A review of the Physician's discharge note dated 5/2/18 was conducted. The document indicated Patient #1's admitting diagnosis was Major Cognitive Disorder Alzheimer's type 4/5 dementia type. Patient has poor social support. The patient is very convivial. He has an MSE of 13/30, which speaks high of a high intensity dementia. Very poor speech, aphasia was present. The patient was not able to repeat, write or read any words, and he performed very poorly. Zilch judgement and zilch insight.


A review of the discharge planning notes documented on the Master Treatment Plan updated on 4/27/18 indicated "Discharge plan to nursing facility with Memory Unit target date 5/7/18."

The medical record revealed Patient#1 was discharged on 5/2/18 to an Adult Crisis Alternative Program (ACAP), which provides services for people with mental illnesses. The ACAP Program is voluntary and is used for adults who are experiencing a mental health crisis. ACAP was unable to meet the needs of the patient upon discharge on 5/2/18, as per the "Progress Note dated 5/2/18 Intervention: Discharged to Clay County ACAP via non-emergent transport. On 5/2/18 at 1800 hours, received call from receiving facility stating they were unable to keep Patient #1 at their facility due to Patient #1 not talking with them and not signing the admission paperwork. As per Wekiva admission and DON, there is no criteria to readmit Patient #1. Call placed to family, who directed to call guardian. No answer, message left."


There was no documented evidence that Patient #1 was provided with post-hospitalization instructions for follow-up and the necessity for continued care, at the time of his release. All discharge paperwork noted, "Patient unable to sign." Noted Patient #1 was "Not capable to follow discharge planning instructions independently. Unable to obtain meds and take meds without supervision. Unable to sign discharge plan". (Nurse signed only, and the MD did not sign) dated 5/2/18. The discharge medication summary dated 5/2/18 noted that Patient was unable to sign.
Patient #1 was also sent to the ACAP with only one discharge arrangement, which was a walk-in appointment to Clay Behavioral Health, postdated for 5/3/18 at 8am.
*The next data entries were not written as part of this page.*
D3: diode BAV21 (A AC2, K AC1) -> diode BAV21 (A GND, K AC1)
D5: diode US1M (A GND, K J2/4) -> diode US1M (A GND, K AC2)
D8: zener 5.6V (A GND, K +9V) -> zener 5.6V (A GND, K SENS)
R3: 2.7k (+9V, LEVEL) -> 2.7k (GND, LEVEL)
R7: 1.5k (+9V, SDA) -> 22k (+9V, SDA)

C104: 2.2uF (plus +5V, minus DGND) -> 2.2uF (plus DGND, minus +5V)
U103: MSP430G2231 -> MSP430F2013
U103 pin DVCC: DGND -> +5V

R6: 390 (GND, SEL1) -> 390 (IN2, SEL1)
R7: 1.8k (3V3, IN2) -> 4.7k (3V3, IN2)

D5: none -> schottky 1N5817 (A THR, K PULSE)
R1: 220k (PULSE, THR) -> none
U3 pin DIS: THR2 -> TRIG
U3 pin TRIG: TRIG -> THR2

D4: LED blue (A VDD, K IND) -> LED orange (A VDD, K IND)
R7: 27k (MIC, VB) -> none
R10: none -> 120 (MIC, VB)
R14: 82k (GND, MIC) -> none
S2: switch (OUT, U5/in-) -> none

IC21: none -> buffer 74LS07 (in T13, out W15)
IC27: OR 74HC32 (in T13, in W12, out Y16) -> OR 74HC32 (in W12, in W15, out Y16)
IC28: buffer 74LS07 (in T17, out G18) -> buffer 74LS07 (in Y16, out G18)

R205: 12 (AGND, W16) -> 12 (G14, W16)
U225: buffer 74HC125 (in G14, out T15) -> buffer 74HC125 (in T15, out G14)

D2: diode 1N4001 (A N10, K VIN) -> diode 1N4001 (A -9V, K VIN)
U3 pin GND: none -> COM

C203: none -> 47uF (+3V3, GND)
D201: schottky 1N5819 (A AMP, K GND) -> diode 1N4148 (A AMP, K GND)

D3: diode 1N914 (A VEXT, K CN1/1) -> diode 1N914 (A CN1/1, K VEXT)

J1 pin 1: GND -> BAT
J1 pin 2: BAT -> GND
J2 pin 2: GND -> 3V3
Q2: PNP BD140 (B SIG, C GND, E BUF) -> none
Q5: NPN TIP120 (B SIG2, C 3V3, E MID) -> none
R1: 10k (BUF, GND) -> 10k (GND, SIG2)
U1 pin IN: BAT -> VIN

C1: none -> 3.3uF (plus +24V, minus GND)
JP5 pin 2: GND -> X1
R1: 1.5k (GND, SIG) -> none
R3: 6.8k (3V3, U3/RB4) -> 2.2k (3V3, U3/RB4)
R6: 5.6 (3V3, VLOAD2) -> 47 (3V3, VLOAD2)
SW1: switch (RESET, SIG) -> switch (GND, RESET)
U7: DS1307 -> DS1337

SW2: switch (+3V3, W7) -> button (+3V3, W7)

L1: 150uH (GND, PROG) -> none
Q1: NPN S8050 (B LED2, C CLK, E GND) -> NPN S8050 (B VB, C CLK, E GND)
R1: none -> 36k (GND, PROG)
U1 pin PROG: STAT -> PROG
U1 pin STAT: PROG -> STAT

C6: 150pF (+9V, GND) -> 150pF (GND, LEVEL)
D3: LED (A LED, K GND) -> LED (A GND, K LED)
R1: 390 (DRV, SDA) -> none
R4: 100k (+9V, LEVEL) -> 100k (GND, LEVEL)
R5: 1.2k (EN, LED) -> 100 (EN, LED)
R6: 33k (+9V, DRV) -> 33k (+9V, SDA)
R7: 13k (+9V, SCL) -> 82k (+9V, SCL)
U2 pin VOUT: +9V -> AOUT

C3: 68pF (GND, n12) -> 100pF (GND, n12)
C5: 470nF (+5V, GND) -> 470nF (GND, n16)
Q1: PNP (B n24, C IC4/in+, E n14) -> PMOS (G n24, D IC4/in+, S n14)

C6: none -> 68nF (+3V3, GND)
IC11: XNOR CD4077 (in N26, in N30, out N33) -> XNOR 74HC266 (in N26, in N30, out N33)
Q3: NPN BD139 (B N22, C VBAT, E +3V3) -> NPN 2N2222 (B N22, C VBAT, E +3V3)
On 5/17/18 at 2:00 PM, the Case Manager (Employee A) was interviewed and stated, "He is just shy. ACAP provides respite care and they accepted him. His Case Manager can then work on placement. We had to discharge him". When asked about ACAP, Employee A described it as a mental health facility providing respite care. She stated that ACAP can allow patients to walk out if the patient wanted to leave the facility. She explained that any patient could walk out of the facility, because it was not a locked unit. She further stated that Patient #1 was just quiet and shy. It takes time to get to know him.


On 5/18/18 at 11:55 AM, the Physician (Employee B) was interviewed and stated, "Patient #1 has demented behavior. Medication treatment is well tolerated. Dementia treated with palliative. He has Alzheimer's. He is able to stand and walk. He is demented with all the symptoms of dementia. He was fine here. Awaiting for placement. The Social Worker told me he had social economic hardships. Skinny income to place him. The Case Manager said nobody wants to take him. Finally, he was discharged. I don't know where he ended up. He could elope if he needed to. He was not wheelchair bound. Very demented."